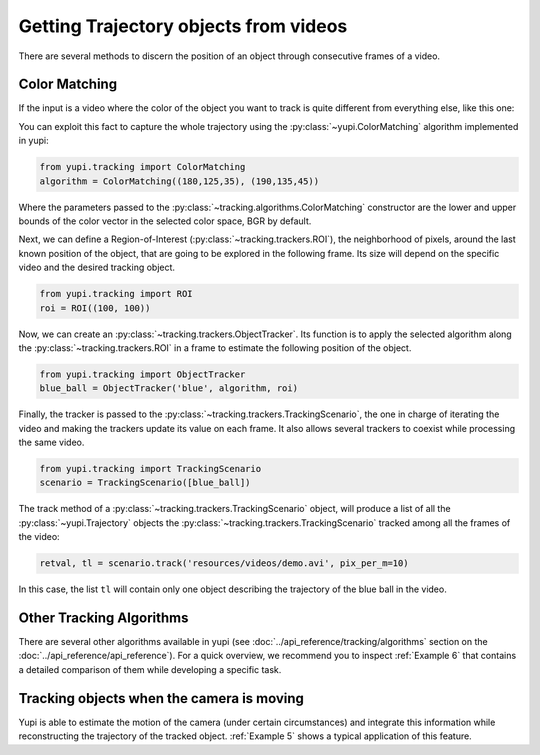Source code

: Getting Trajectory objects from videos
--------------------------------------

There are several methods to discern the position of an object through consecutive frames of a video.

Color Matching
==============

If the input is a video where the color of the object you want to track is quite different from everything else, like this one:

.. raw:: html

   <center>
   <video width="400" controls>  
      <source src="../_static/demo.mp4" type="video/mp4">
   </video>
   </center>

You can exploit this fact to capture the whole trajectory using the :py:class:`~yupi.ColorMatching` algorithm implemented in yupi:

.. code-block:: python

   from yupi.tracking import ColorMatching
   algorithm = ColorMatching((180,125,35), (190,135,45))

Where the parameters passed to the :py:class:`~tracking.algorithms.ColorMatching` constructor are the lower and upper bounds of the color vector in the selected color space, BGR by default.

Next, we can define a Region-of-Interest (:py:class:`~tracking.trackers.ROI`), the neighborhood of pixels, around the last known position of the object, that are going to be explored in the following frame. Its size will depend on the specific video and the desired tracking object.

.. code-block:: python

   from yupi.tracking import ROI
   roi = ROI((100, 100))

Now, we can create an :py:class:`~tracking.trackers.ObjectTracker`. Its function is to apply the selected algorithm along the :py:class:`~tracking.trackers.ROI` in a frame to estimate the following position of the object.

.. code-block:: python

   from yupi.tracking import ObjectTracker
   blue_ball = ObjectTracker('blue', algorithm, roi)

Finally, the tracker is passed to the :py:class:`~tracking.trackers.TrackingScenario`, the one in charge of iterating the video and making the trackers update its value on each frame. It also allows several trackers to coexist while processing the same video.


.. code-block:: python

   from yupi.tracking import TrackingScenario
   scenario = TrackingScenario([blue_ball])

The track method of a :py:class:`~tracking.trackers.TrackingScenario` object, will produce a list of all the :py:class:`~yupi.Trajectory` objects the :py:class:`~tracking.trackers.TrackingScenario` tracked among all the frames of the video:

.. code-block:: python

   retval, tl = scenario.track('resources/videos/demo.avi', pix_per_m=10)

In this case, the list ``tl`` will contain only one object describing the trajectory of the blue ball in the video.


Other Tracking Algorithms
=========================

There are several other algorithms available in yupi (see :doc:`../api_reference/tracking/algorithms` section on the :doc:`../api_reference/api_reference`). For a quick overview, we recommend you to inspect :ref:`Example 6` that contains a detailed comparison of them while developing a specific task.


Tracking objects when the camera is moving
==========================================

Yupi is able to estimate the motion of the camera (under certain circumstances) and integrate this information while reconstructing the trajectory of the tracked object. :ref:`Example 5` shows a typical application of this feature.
......
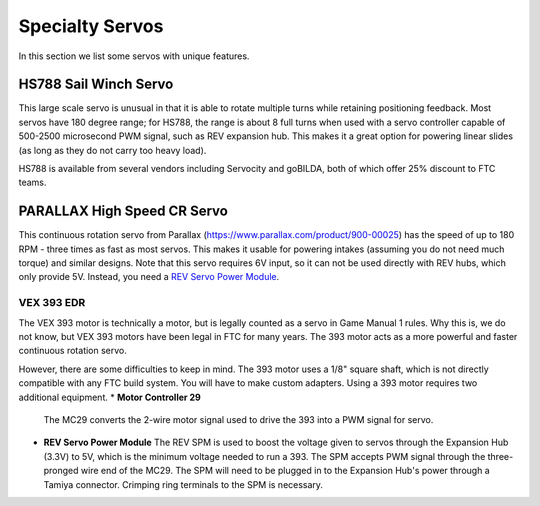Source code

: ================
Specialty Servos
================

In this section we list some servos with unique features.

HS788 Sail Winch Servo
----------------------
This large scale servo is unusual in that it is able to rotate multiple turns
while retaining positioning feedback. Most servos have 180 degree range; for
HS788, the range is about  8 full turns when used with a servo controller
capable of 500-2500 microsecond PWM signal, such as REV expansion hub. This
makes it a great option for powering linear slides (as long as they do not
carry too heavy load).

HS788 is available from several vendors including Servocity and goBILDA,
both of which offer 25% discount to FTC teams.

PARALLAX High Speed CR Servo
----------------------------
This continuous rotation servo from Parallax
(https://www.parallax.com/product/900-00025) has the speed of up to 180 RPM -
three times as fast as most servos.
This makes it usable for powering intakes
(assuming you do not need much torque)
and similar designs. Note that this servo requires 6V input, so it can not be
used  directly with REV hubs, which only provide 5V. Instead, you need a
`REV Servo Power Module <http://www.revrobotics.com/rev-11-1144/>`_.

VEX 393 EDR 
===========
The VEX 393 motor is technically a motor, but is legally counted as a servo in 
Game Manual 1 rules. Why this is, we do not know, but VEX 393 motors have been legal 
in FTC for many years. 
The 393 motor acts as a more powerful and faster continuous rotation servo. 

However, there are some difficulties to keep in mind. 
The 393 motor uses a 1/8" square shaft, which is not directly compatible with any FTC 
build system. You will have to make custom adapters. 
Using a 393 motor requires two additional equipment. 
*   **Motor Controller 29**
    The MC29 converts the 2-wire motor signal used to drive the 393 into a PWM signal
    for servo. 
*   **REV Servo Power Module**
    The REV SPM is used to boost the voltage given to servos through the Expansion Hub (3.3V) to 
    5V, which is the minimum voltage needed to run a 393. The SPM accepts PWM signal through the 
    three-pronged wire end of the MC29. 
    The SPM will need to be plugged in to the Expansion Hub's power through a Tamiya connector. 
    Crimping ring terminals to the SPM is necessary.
......
REQUIRED WORK: Of all the entries above, repeat only the lines from the line that has "algorithm = ColorMatching((180,125,35), (190,135,45))" to the line that has "Where the parameters", both lines included, exactly.

YOUR RESPONSE:
   algorithm = ColorMatching((180,125,35), (190,135,45))

Where the parameters passed to the :py:class:`~tracking.algorithms.ColorMatching` constructor are the lower and upper bounds of the color vector in the selected color space, BGR by default.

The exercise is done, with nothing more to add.